Using active IR to enhance recognition accuracy for white walls and untextured objects (Image source, eCapture)
Enhancing the ability of machines to perceive and understand the world around them can greatly increase their efficiency and usefulness. 3D computer vision technology is critical for AI applications, enabling autonomous functionality for software and machines, from robotic spatial awareness to scene understanding, object recognition, and better depth and distance sensing for enhanced intelligent vehicles. The small size of the G53 makes it ideal for space and power-constrained applications, like modestly sized household cleaning robots, for example. Other obvious applications include automated guided vehicles (AGVs) and autonomous mobile robots (AMRs), such as those used in factories and warehouses and also for tasks like goods to person (G2P) deliveries.

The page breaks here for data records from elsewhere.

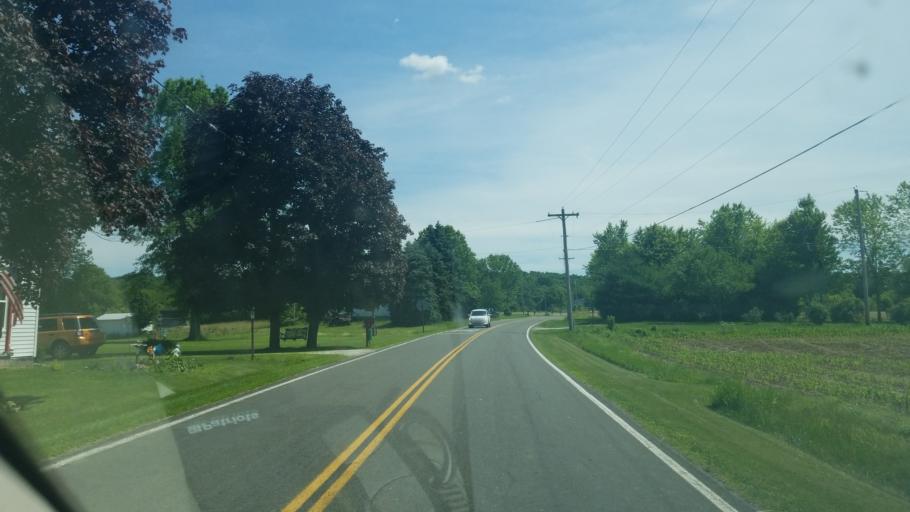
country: US
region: Ohio
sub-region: Stark County
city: Brewster
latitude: 40.7112
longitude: -81.5726
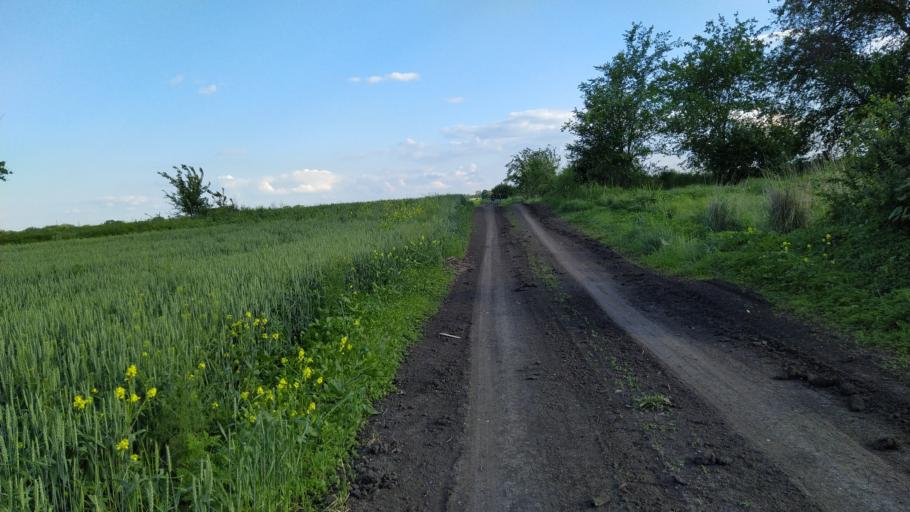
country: RU
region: Rostov
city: Bataysk
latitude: 47.1243
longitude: 39.7227
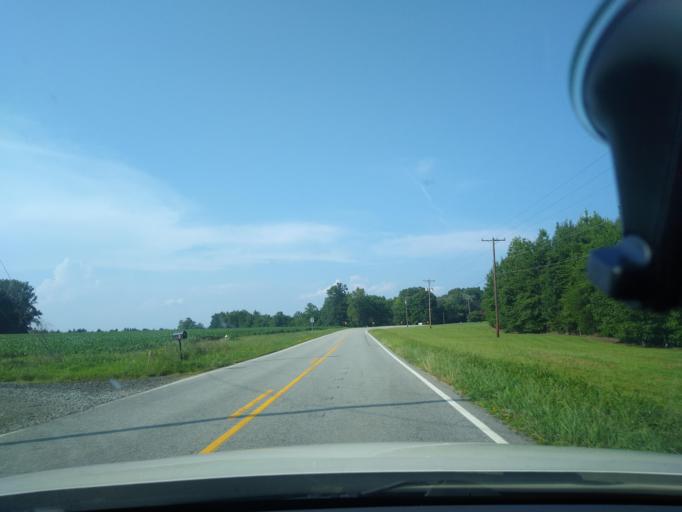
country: US
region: North Carolina
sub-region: Guilford County
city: McLeansville
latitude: 36.0923
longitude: -79.6778
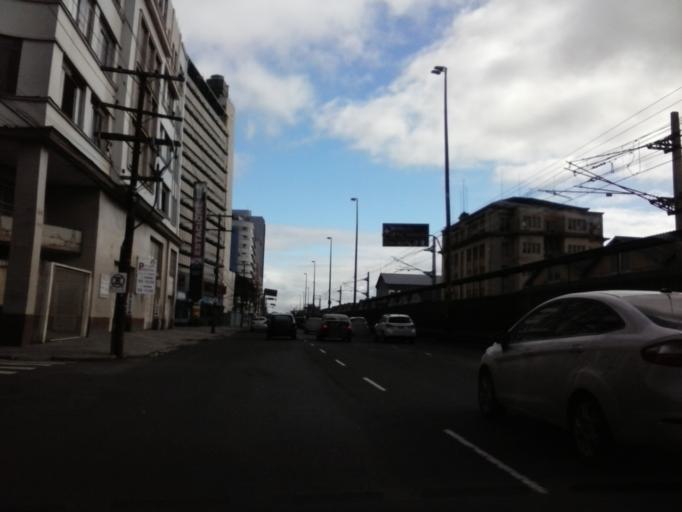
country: BR
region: Rio Grande do Sul
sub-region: Porto Alegre
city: Porto Alegre
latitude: -30.0269
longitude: -51.2300
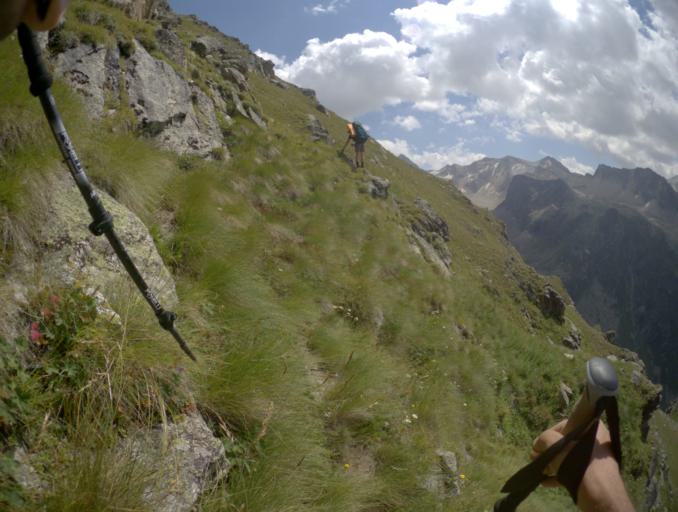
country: RU
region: Karachayevo-Cherkesiya
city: Uchkulan
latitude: 43.2966
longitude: 42.0695
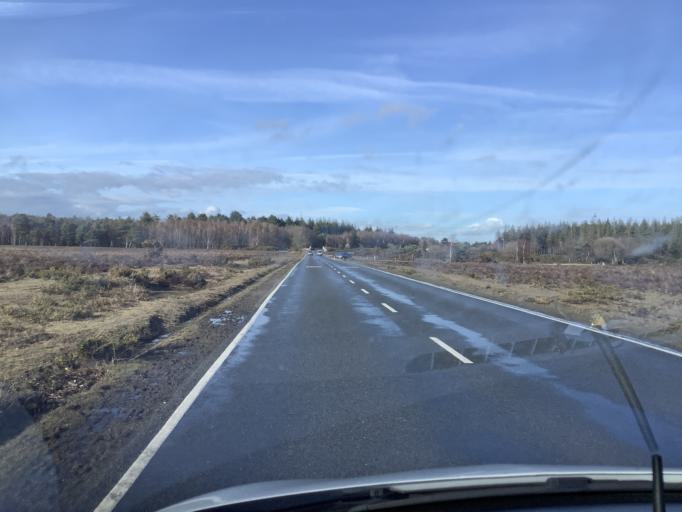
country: GB
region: England
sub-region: Hampshire
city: Hythe
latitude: 50.8440
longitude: -1.4247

I believe that another key deployment opportunity for the G53 will be in cobots (collaborative robots), which are robots that are intended to be used for direct human-robot interaction within a shared space, or where humans and robots are in close proximity. As the Wikipedia says:
Cobot applications contrast with traditional industrial robot applications in which robots are isolated from human contact. Cobot safety may rely on lightweight construction materials, rounded edges, and inherent limitation of speed and force, or on sensors and software that ensure safe behavior.
Observe the “sensors and software that ensure safe behavior” portion of this, which — to me — sounds like another way of saying “cameras like the G53 coupled with AI.”
Now, I love robots as much as (probably much more than) the next person, but I think that the depth perception technology flaunted by devices like the G53 has potential far beyond robotic applications. I’ve said it before and I’ll say it again — I believe that the combination of augmented reality and artificial intelligence is going to change the way in which we interface and interact with our systems, the world, and each other. An AR headset will already have two or more outward-facing cameras feeding visual data to the main AI processor. Stereo depth data derived from this imagery could be used to enhance the user experience by providing all sorts of useful information. And the same eYs3D vision-processing chip found in the G53 camera system (or one of its descendants) could be employed to off-load the computationally intensive task of computing stereo depth data from the host processor.
I’m sorry. I know I tend to talk about AR + AI a lot, but I honestly think this is going to be a major game changer. When will this all come to pass? I have no idea, but when I pause to ponder how quickly technology has advanced in the past 5, 10, 15, and 20 years — and on the basis that technological evolution appears to be following an exponential path — I’m reasonably confident that we are going to see wild and wonderful (and wildly, wonderfully unexpected) things in the next 5, 10, 15, and 20 years.
Returning to the present, developers and systems integrators will be happy to hear that eCapture also offers software development tools for its products that allow for ease of integration into the Windows, Linux, and Android operating system (OS) environments.
Last but not least, over to you. What do you think about AI, ML, VR, AR, and machine perception in general and in the context of machine vision in particular? And are you excited or terrified by what is lurking around the next temporal turn?